● **ASSIGNMENT**
Continue the article about AI speeding up battery development from the point where it stops.

● **EXCERPT PROVIDED**
AI put to work in push for rapid battery development

Article by Adam Duckett

JeanLucIchard / Shutterstock.com
Microsoft wants to use it s AI to help compress the next 250 years of chemistry and materials science progress into the next 25 years

ARTIFICIAL INTELLIGENCE (AI) is helping slash the time it takes to develop batteries, with Umicore and a US state laboratory both making strides through separate partnerships with Microsoft.

Umicore has signed a partnership to use Microsoft’s Azure OpenAI service in a bid to cut development times. The materials technology firm says its use of AI and machine learning has already enabled it to file AI-enabled patents for battery materials.

Umicore makes battery materials used in cars made by Volkswagen and BMW among others. Company CEO Mathias Miedreich told the Financial Times he expects AI will shave up to four years from the six year-cycle it can currently take to research new battery materials.

In order to beat the competition and protect Umicore’s intellectual property (IP), the partnership will create an isolated AI environment in which it will analyse decades of historical company data and feed in external information from simulations, experiments and images.

(Stored items)
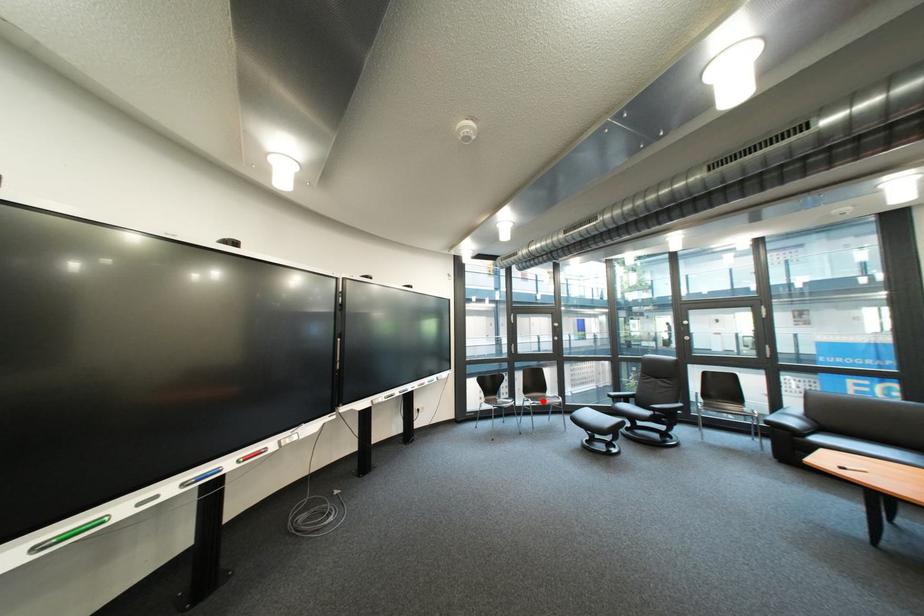
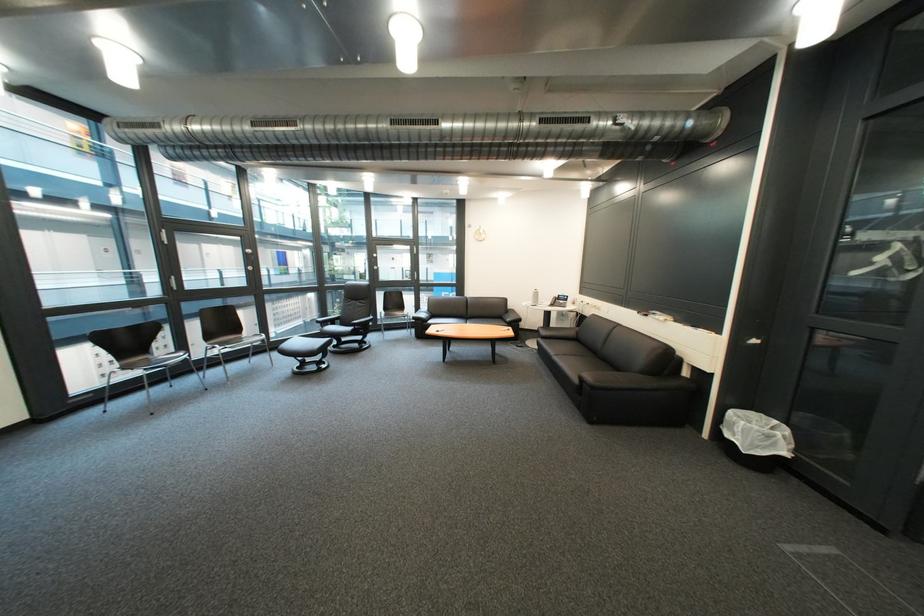
Locate, in the second image, the point that corresponds to the highlighted location in the first image.

(229, 347)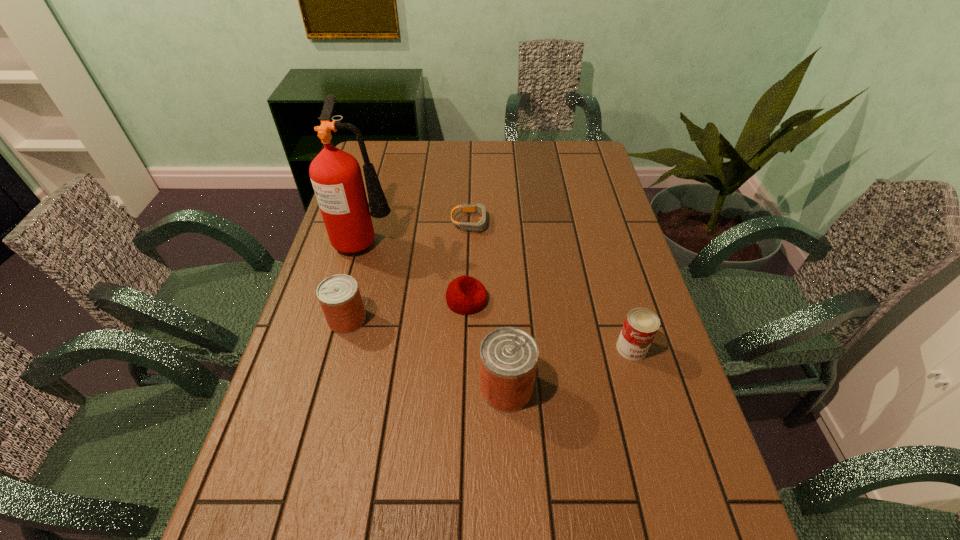
The width and height of the screenshot is (960, 540). I want to click on vacant area at the right edge of the desktop, so click(x=653, y=398).

Where is `blank area at the far right corner`? The height and width of the screenshot is (540, 960). blank area at the far right corner is located at coordinates (591, 166).

Locate an element on the screen. vacant space that is in between the nearest object and the shortest object is located at coordinates (489, 305).

Identify the location of vacant area that lies between the second tallest object and the goggles. (489, 305).

Find the location of `free space that is in between the shortest object and the fifth farthest object`. free space that is in between the shortest object and the fifth farthest object is located at coordinates (552, 285).

The height and width of the screenshot is (540, 960). I want to click on vacant area between the fifth farthest object and the second shortest object, so click(549, 324).

Image resolution: width=960 pixels, height=540 pixels. In order to click on vacant space in between the second farthest can and the goggles in this screenshot , I will do `click(552, 285)`.

This screenshot has height=540, width=960. I want to click on free space between the goggles and the farthest can, so click(409, 271).

At what (x,y) coordinates should I click in order to perform the action: click on vacant space that's between the second nearest object and the goggles. Please return your answer as a coordinate pair (x, y). Looking at the image, I should click on (552, 285).

Locate an element on the screen. blank region between the leftmost can and the fire extinguisher is located at coordinates (356, 279).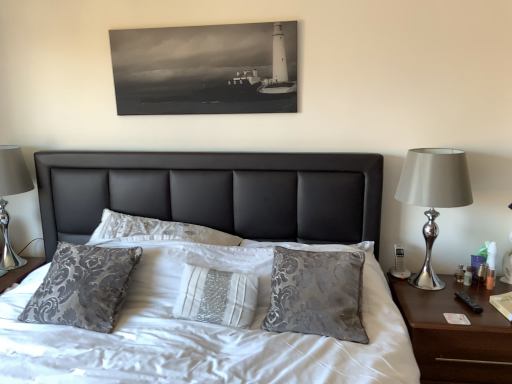
I want to click on free space in front of silver metallic lamp at right, so click(x=449, y=314).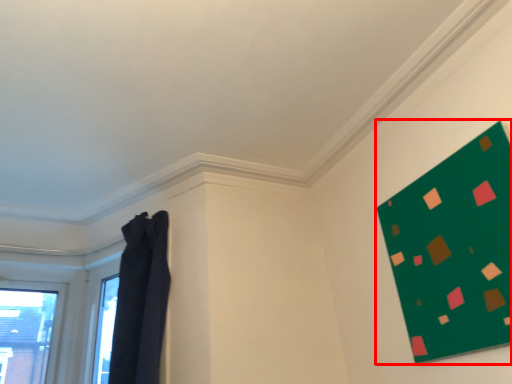
Question: From the image's perspective, considering the relative positions of bulletin board (annotated by the red box) and curtain in the image provided, where is bulletin board (annotated by the red box) located with respect to the staircase?

Choices:
 (A) below
 (B) above

Answer: (B)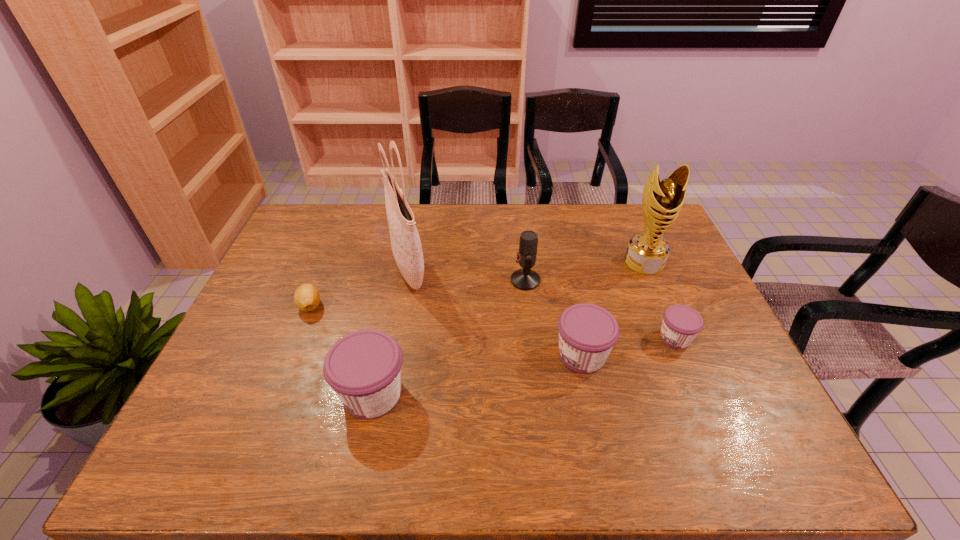
Identify the location of award positioned at the right edge. (647, 252).

This screenshot has width=960, height=540. Find the location of `vacant region at the far edge of the desktop`. vacant region at the far edge of the desktop is located at coordinates (420, 226).

Identify the location of free space at the near edge. This screenshot has width=960, height=540. (598, 409).

This screenshot has width=960, height=540. In order to click on vacant space at the left edge of the desktop in this screenshot , I will do (x=240, y=384).

Locate an element on the screen. free point at the right edge is located at coordinates (674, 296).

You are a GUI agent. You are given a task and a screenshot of the screen. Output one action in this format:
    pyautogui.click(x=<x>, y=<y>)
    Task: Click on the vacant space at the far left corner
    
    Given the screenshot: What is the action you would take?
    pyautogui.click(x=334, y=228)

I want to click on free space at the near right corner, so click(x=765, y=403).

What are the coordinates of `vacant space in between the tallest object and the lemon` in the screenshot? It's located at (359, 288).

Where is `empty space that is in between the second tallest object and the fourth object from right to left`? Image resolution: width=960 pixels, height=540 pixels. empty space that is in between the second tallest object and the fourth object from right to left is located at coordinates (585, 271).

The width and height of the screenshot is (960, 540). Identify the location of vacant area that lies between the leftmost jam and the shopping bag. [x=390, y=332].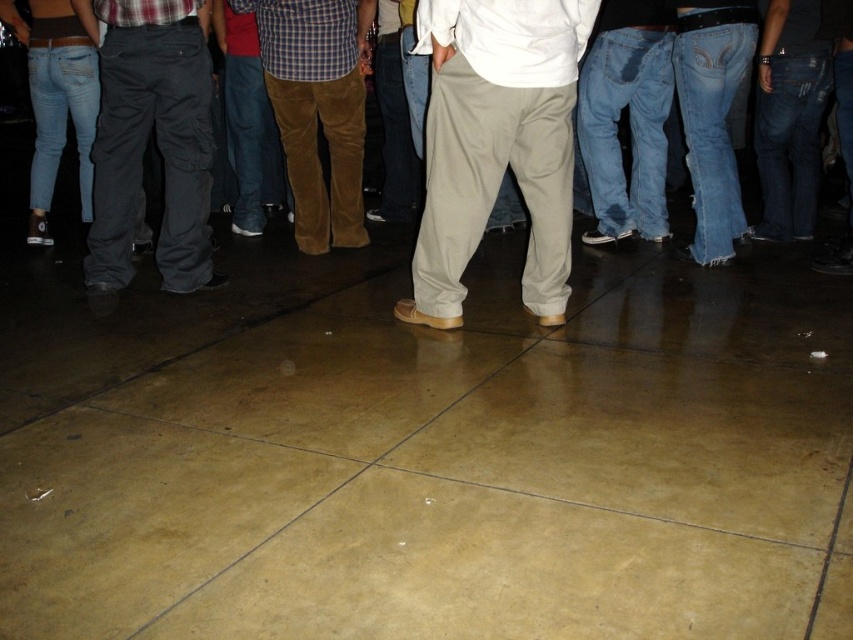
Which is in front, point (485, 168) or point (244, 19)?

Positioned in front is point (485, 168).

Between khaki pants at center and matte khaki pants at center, which one has less height?

With less height is khaki pants at center.

Is point (450, 230) more distant than point (846, 125)?

No, (450, 230) is in front of (846, 125).

Identify the location of khaki pants at center. (496, 144).

Based on the photo, how distant is khaki pants at center from dark gray cotton pants at left?

They are 5.04 feet apart.

Can you confirm if khaki pants at center is wider than dark gray cotton pants at left?

Correct, the width of khaki pants at center exceeds that of dark gray cotton pants at left.

Locate an element on the screen. The image size is (853, 640). khaki pants at center is located at coordinates (496, 144).

In the scene shown: Who is taller, khaki pants at center or brown corduroy pants at center?

brown corduroy pants at center

Measure the distance between khaki pants at center and camera.

A distance of 3.01 meters exists between khaki pants at center and camera.

Identify the location of khaki pants at center. The height and width of the screenshot is (640, 853). (496, 144).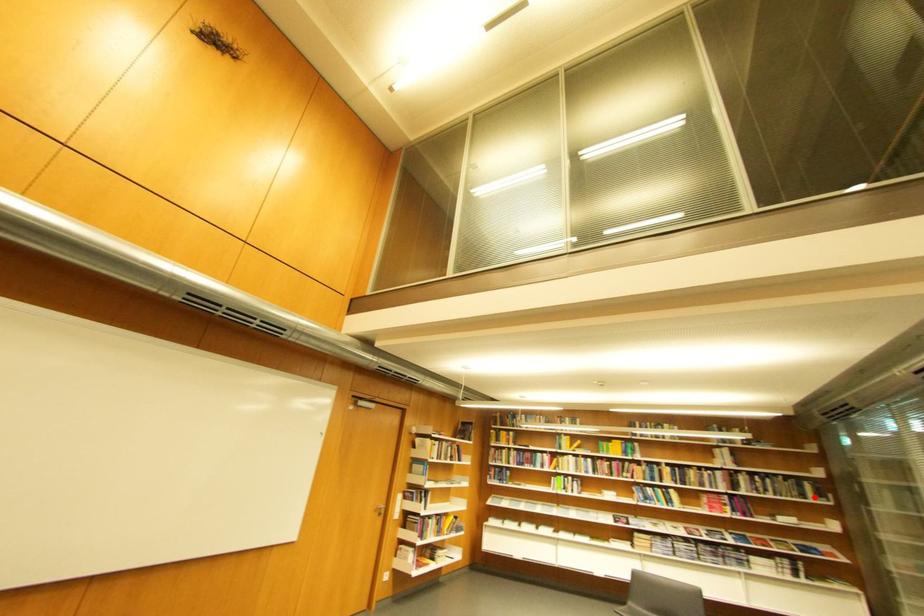
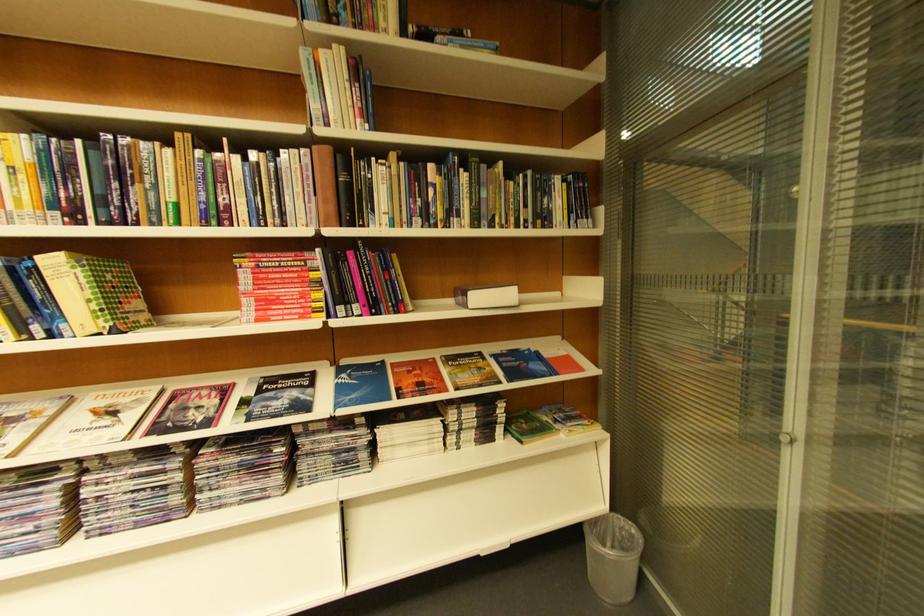
Question: I am providing you with two images of the same scene from different viewpoints. A red point is marked on the first image. Can you still see the location of the red point in image 2?

Choices:
 (A) Yes
 (B) No

Answer: (A)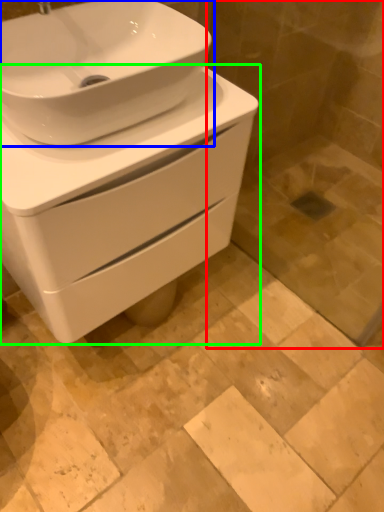
Question: Which object is the closest to the glass door (highlighted by a red box)? Choose among these: sink (highlighted by a blue box) or toilet (highlighted by a green box).

Choices:
 (A) sink
 (B) toilet

Answer: (B)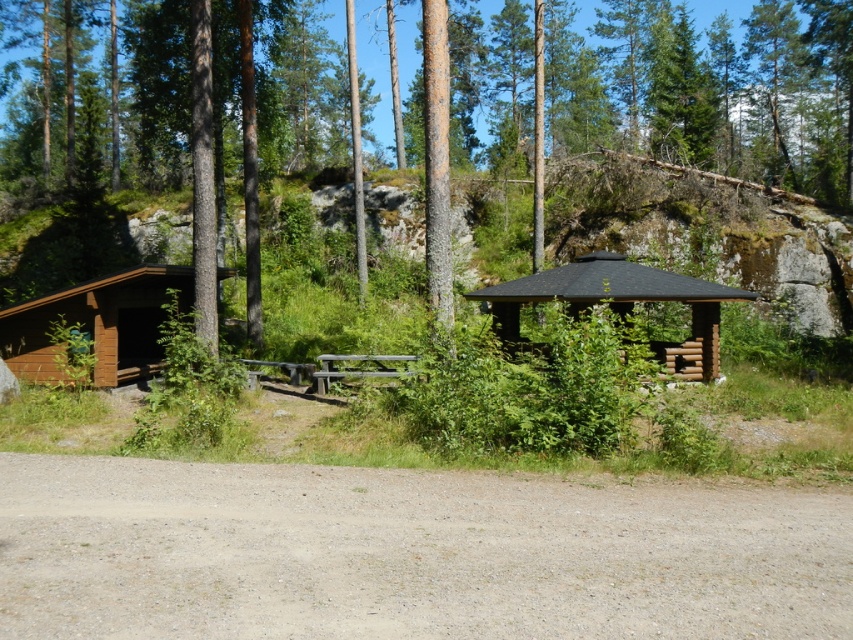
Question: Estimate the real-world distances between objects in this image. Which object is closer to the gray gravel dirt track at lower center?

Choices:
 (A) brown wood tree at center
 (B) brown wooden hut at center

Answer: (B)

Question: Which object is closer to the camera taking this photo?

Choices:
 (A) brown wooden hut at center
 (B) brown wood tree at center
 (C) gray gravel dirt track at lower center

Answer: (C)

Question: Among these points, which one is nearest to the camera?

Choices:
 (A) click(714, 348)
 (B) click(611, 604)

Answer: (B)

Question: Can you confirm if brown wood tree at center is wider than brown wooden hut at center?

Choices:
 (A) no
 (B) yes

Answer: (B)

Question: Does brown wood tree at center appear on the left side of brown wooden hut at center?

Choices:
 (A) yes
 (B) no

Answer: (A)

Question: Can you confirm if brown wood tree at center is smaller than brown wooden hut at center?

Choices:
 (A) yes
 (B) no

Answer: (B)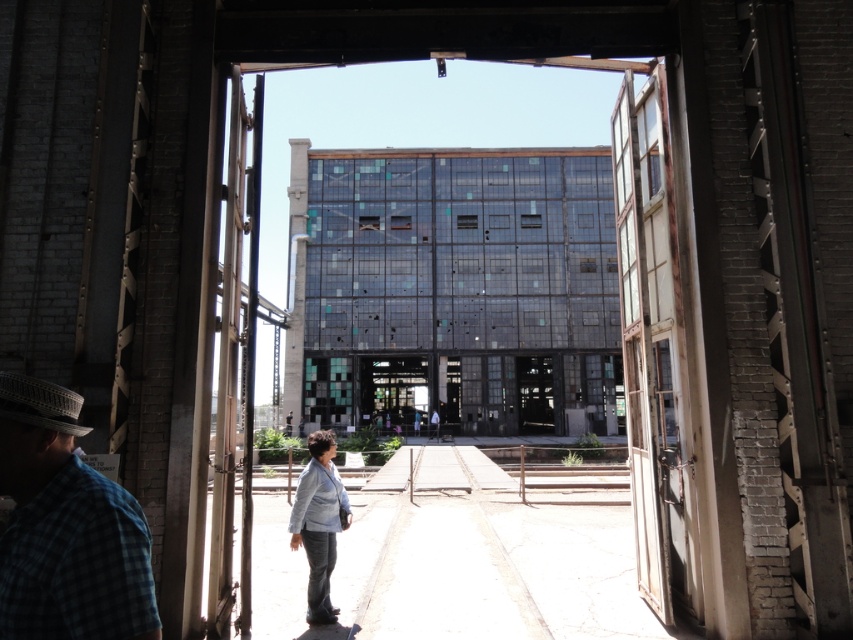
Question: Which of the following is the farthest from the observer?

Choices:
 (A) white woven fedora at left
 (B) blue plaid shirt at lower left

Answer: (A)

Question: Does blue plaid shirt at lower left appear under white woven fedora at left?

Choices:
 (A) yes
 (B) no

Answer: (A)

Question: Which point is closer to the camera taking this photo?

Choices:
 (A) (59, 416)
 (B) (22, 396)

Answer: (B)

Question: Is blue plaid shirt at lower left wider than white woven fedora at left?

Choices:
 (A) yes
 (B) no

Answer: (A)

Question: Does blue plaid shirt at lower left have a lesser width compared to white woven fedora at left?

Choices:
 (A) no
 (B) yes

Answer: (A)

● **OUTPUT OF THE TASK**
“With the support of Microsoft, Umicore will be the frontrunner in applying AI as a tool for our battery scientists to win time, efficiency and scale in our innovations while safeguarding our IP in this significant R&D area,” Miedreich said.

The deal follows hot on the heels of the US Department of Energy’s Pacific Northwest National Laboratory (PNNL) announcing it has worked with Microsoft to rapidly shortlist potential battery materials and identify a candidate that could reduce lithium use by 70%. This could bolster energy security for countries competing to import lithium and reduce demand for a material whose production is energy- and water-intensive.

20 years in a week

Microsoft trained a series of AI systems to identify potential battery materials and whittle them down to the most promising candidates. An algorithm first proposed 32m candidates, then subsequent AI systems filtered the candidates based on stability, reactivity, and conductivity.

By this stage the list of potential candidates had been reduced to 800 materials. These were filtered using high-performance computing (HPC) to calculate the energy of each material relative to all the other states it could be in. AI and HPC were then used to simulate the movements of atoms inside each material and then a final polish based on availability and cost arrived at 18 suggested candidates. The team estimates that they compressed what would have been 20 years of trial-and-error discovery into just 80 hours.

The Microsoft product used in this research is called Azure Quantum Elements. Other companies who have signed on to use it include Johnson Matthey, AkzoNobel, and BASF. Launching the product in June last year, Microsoft CEO Satya Nadella said “Our goal is to compress the next 250 years of chemistry and materials science progress into the next 25.”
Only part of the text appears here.